■ ACTIVITY ■
Without pictures, repeat exactly the lines from the one containing "术发展中心、国家大剧院、台湖舞美中心、国家级高" through the end of the entries.

Stored dataset items:
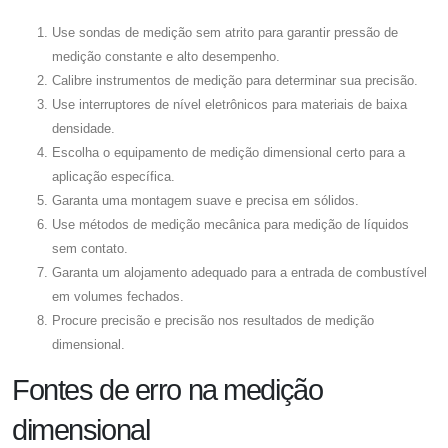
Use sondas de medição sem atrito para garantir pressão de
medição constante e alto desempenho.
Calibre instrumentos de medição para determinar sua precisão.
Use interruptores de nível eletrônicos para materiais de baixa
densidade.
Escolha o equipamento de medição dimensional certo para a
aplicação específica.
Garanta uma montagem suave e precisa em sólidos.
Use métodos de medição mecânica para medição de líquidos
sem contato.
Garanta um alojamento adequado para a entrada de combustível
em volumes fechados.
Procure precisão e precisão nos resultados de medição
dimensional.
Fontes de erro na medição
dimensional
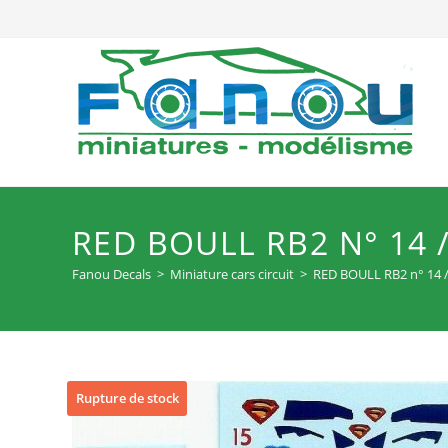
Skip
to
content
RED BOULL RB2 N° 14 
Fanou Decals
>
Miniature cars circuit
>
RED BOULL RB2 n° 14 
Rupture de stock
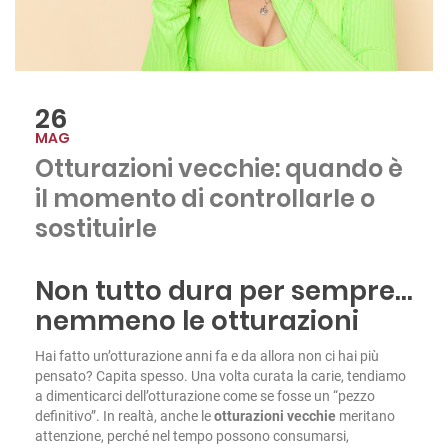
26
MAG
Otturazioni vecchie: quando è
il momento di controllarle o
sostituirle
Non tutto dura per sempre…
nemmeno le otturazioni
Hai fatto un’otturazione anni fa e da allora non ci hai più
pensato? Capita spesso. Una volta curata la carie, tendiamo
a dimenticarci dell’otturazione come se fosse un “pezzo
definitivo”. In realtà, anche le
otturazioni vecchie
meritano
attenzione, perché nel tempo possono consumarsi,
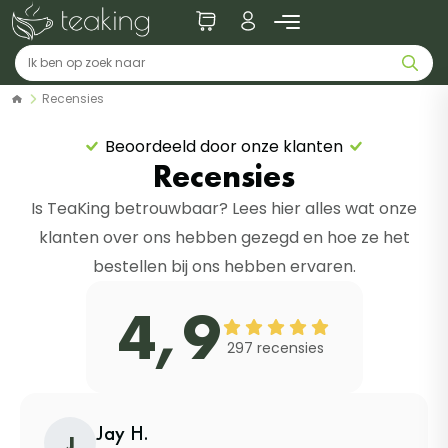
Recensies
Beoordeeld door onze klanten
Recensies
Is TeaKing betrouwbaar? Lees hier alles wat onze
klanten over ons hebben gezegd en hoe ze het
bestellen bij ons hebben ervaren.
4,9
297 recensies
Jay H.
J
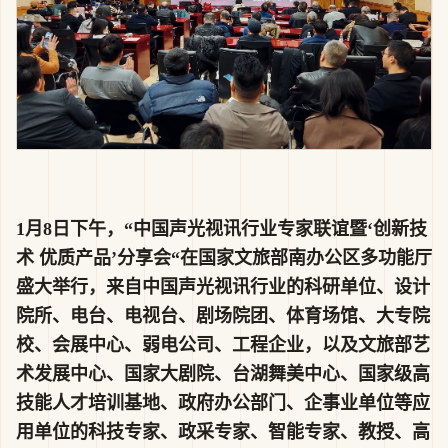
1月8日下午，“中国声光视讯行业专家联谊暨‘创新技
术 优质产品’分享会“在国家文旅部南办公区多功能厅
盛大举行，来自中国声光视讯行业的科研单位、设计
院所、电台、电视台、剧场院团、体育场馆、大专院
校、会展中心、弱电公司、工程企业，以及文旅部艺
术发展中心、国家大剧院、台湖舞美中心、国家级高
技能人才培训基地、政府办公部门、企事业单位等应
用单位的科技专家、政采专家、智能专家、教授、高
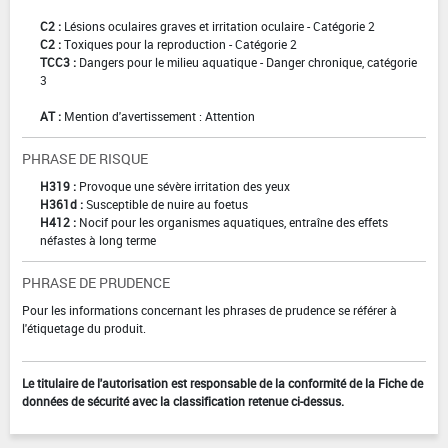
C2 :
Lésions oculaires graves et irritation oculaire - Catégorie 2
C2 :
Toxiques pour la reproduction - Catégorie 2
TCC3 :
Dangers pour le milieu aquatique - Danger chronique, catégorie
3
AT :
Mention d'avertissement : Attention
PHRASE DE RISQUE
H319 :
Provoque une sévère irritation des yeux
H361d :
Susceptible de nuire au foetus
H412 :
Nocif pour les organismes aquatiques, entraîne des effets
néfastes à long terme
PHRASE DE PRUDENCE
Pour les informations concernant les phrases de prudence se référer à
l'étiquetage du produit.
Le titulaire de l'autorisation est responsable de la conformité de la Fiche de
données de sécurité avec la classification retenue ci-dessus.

■ ANSWER BOX ■
术发展中心、国家大剧院、台湖舞美中心、国家级高
技能人才培训基地、政府办公部门、企事业单位等应
用单位的科技专家、政采专家、智能专家、教授、高
C2 :
Lésions oculaires graves et irritation oculaire - Catégorie 2
C2 :
Toxiques pour la reproduction - Catégorie 2
TCC3 :
Dangers pour le milieu aquatique - Danger chronique, catégorie
3
AT :
Mention d'avertissement : Attention
PHRASE DE RISQUE
H319 :
Provoque une sévère irritation des yeux
H361d :
Susceptible de nuire au foetus
H412 :
Nocif pour les organismes aquatiques, entraîne des effets
néfastes à long terme
PHRASE DE PRUDENCE
Pour les informations concernant les phrases de prudence se référer à
l'étiquetage du produit.
Le titulaire de l'autorisation est responsable de la conformité de la Fiche de
données de sécurité avec la classification retenue ci-dessus.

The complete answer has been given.